Optus coverage is not as strong, but is still pretty reasonable. The problem spots so far are a few valleys on the road to Armidale, near the Speed Trap at Llangothlin; some other valleys between Guyra and Glen Innes; immediately around the Black Mountain railway station (another valley); some areas in South Hill Armidale.

Coverage is good in Glen Innes, Guyra, areas of Black Mountain town and west at peaks, Most of Armidale, Ben Lomond, Lagoon Road. Optus has recently had some trouble with some of their capital city towers getting overloaded, which could be a concern if you travel to those types of places regularly.

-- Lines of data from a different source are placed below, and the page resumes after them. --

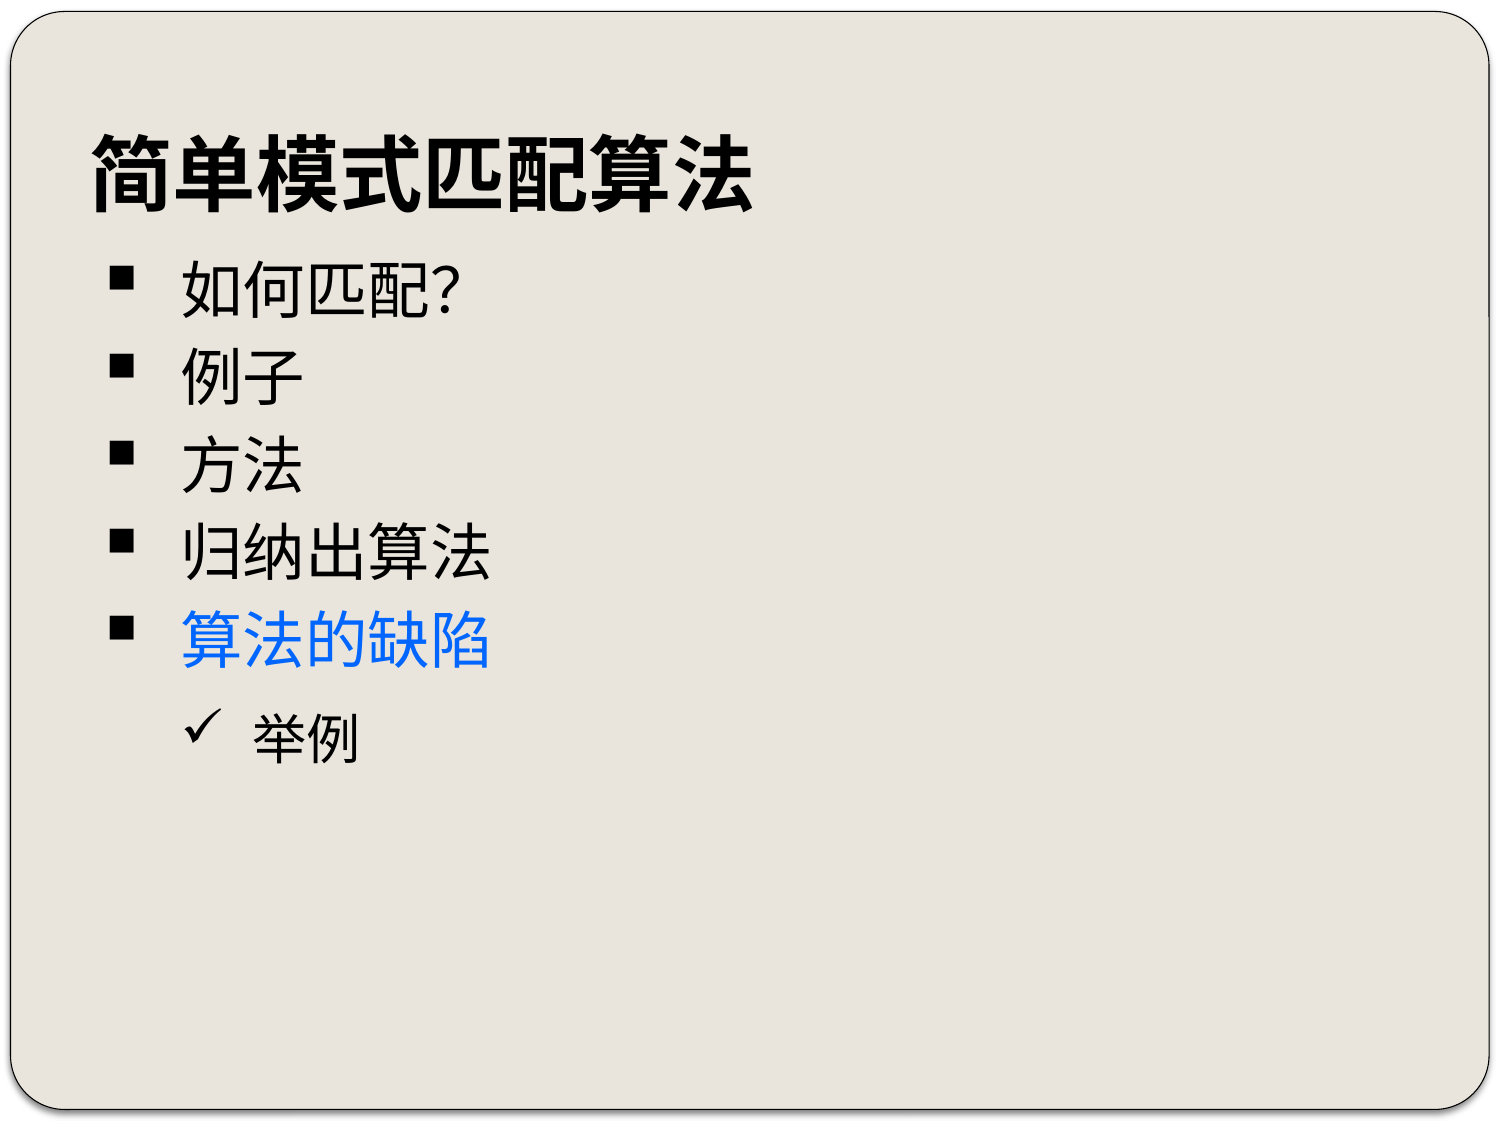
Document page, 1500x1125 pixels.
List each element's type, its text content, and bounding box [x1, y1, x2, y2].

title 简单模式匹配算法 [75, 92, 1425, 238]
text_box 如何匹配？ 例子 方法 归纳出算法 算法的缺陷 [88, 243, 1439, 816]
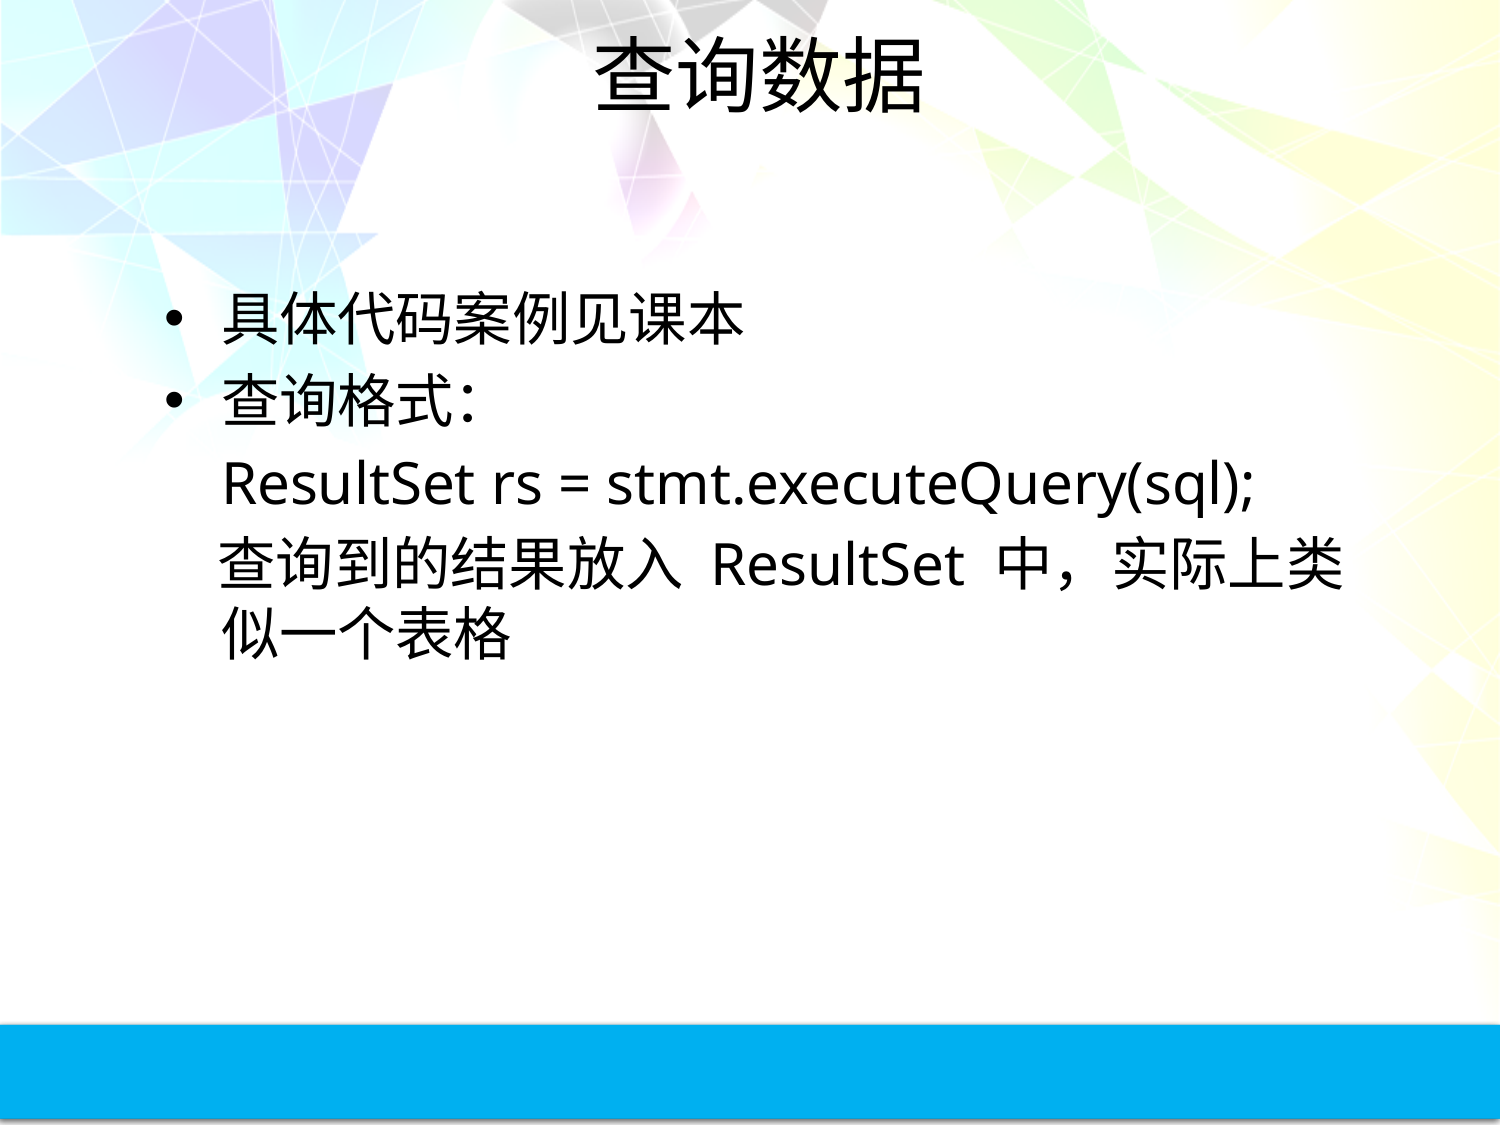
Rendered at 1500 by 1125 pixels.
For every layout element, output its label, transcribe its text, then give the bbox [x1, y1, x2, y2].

title 查询数据 [26, 17, 1493, 130]
list 具体代码案例见课本 查询格式： ResultSet rs = stmt.executeQuery(sql); 查询到的结果放入 ResultSet 中，实际上类似一个表格 [149, 274, 1404, 1055]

External antennas may help in some trouble spots – that’s the next step in researching these services.

My Strategy.

For me, I maintain three services. I have a NextG Browse pack which offers 150MB for $10, and an Auzzie Exetel wireless plan for $5 a month plus usage. I use the Auzzie Exetel one everywhere that it will work, and fall back to the NextG one for problem areas. I make VoIP calls using the laptop since I haven’t yet decided what to do about a smart phone, and have an Exetel $15/month 15c/min mobile as well for now. I also have traditional ADSL at home due to my remote backup and ISP business needs.

Naturally, I’m inclined to peddle the Exetel service since I have a financial interest in it; but I’m happy to admit that some of the other offers may be better for some people. The higher-end Optus plans in particular may suit regular moderate users more than the Exetel service.